Even though the importer CLI tool support a lightweight method to override data thanks to the primary_key argument, the primary goal of the tool is to new data into cerebrate. The purpose of the FieldSquasher tool is to override specific fields but it features a more flexible way to join existing data with the incoming data.

Explained example of a configuration file

{
    "source": "data.json",          // Source from which the data should be taken. Can be either a path or URL
    "finder": {                     // Config describing how to reach the record and how to join data
        "path": "{n}.Organisation", // Path to join each record
        "joinFields": {             
            "squashed": "name",     // Path for the left part of the join (data existing in cerebrate) 
            "squashing": "name"     // Path for the right part of the join (data coming from the source)
        },
        "type": "closest",          // Method to perform the join. Accept `exact` for exact string match or `closest` for a levenshtein distance
        "levenshteinScore": 1       // The levenshtein threshold under which data will be joined
    },
    "target": {
        "model": "Organisations",   // Model under which the tool operating on
        "squashedField": "uuid"     // The field about to be overridden
    },
    "squashingData": {
        "squashingField": "uuid",   // Path to access the overriding value from the record (finder.path)
        "massage": "validateUUID"   // Optional function to be called to modify the data before the override
    }
}

By passing such configuration, difference such as cert eu and cert-eu will be detected and joined nonetheless.

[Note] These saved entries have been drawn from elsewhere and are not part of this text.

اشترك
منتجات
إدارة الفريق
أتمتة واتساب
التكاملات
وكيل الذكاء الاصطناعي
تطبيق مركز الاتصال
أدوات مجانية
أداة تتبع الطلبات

It should be noted that for very small strings, error could happen. For example, cert.lu and cert.eu will both have a levenshtein score of 1 and thus be joined. To avoid accidentally saving such errors, the tool propose to dump on the disk the different steps taken so that admin can later check that everything went as intended and recover mistakes manually if needed.

Generating summaries

The CLI command Summary can be used to generate summaries about changes done for the provided amount of days. It will create a txt file in the /tmp directory for all organisation nationalities (or only for the given one). Each txt files will contain changes for the following data: - Organisations - Individuals - Users

Usage

$ bin/cake Summary --help

Usage:
cake summary [-d 7] [-h] [-q] [-v] [<nationality>]

Options:

--days, -d     The amount of days to look back in the logs
               (default: 7)
--help, -h     Display this help.
--output, -o   The destination folder where to write the files
               (default: /tmp)
--quiet, -q    Enable quiet output.
--verbose, -v  Enable verbose output.

Arguments:

nationality  The organisation nationality. (optional)

Example

$ bin/cake Summary Luxembourg -o /tmp/countries
$ cat /tmp/countries/Luxembourg.txt 
Modified users:
Model,Action,"Editor user","Log ID",Datetime,Change
Users,add,"admin (1)",1187,"2022-11-14 09:18:27","{""username"":""johndoe"",""organisation_id"":2,""role_id"":3,""individual_id"":4,""created"":""2022-11-14T09:18:27+00:00"",""uuid"":""27b5390c-8a44-4c67-954e-c74fdd21fa88""}"
Users,add,"admin (1)",1192,"2022-11-14 09:24:40","{""username"":""johndoe2"",""organisation_id"":2,""role_id"":2,""individual_id"":5,""created"":""2022-11-14T09:24:40+00:00"",""uuid"":""3cdc960e-1bdc-463f-9f2f-dd780ca22f81""}"
Users,add,"admin (1)",1195,"2022-11-14 09:37:58","{""username"":""johndoe3"",""organisation_id"":2,""role_id"":2,""individual_id"":6,""created"":""2022-11-14T09:37:58+00:00"",""uuid"":""c54bf116-549c-4828-958f-05e12cfaa76b""}"
...

Modified organisations:
Model,Action,"Editor user","Log ID",Datetime,Change
Organisations,edit,"admin (1)",1188,"2022-11-14 09:23:30","{""nationality"":["""",""Luxembourg""]}"
Organisations,edit,"admin (1)",1189,"2022-11-14 09:24:06","{""nationality"":[""Luxembourg"",""""]}"
Organisations,edit,"admin (1)",1303,"2022-11-15 10:38:19","{""nationality"":["""",""Luxembourg""]}"
...

Modified individuals:
Model,Action,"Editor user","Log ID",Datetime,Change
Individuals,add,"admin (1)",1185,"2022-11-14 09:18:27","{""email"":""john.doe@my-fake-org.com"",""first_name"":""John"",""last_name"":""Doe"",""uuid"":""39369a66-6d0f-461a-ae99-f9450c8839c8"",""created"":""2022-11-14T09:18:27+00:00""}"
Individuals,add,"admin (1)",1190,"2022-11-14 09:24:40","{""email"":""john.doe2@my-fake-org.com"",""first_name"":""John2"",""last_name"":""Doe2"",""uuid"":""b56c5435-4f45-4848-ba24-568ff9004cba"",""created"":""2022-11-14T09:24:40+00:00""}"
Individuals,add,"admin (1)",1193,"2022-11-14 09:37:58","{""email"":""john.doe3@my-fake-org.com"",""first_name"":""John3"",""last_name"":""Doe3"",
...

Afterward, these files can, for example, be sent by email using the following script

#!/usr/bin/bash

path="/home/john/books"
mail_subject="Periodic summary"
email_address="john.doe@example.test"

for filename in $path/*.txt; do
    mail -a "$filename" -s "$mail_subject" "$email_address" < /dev/null 
done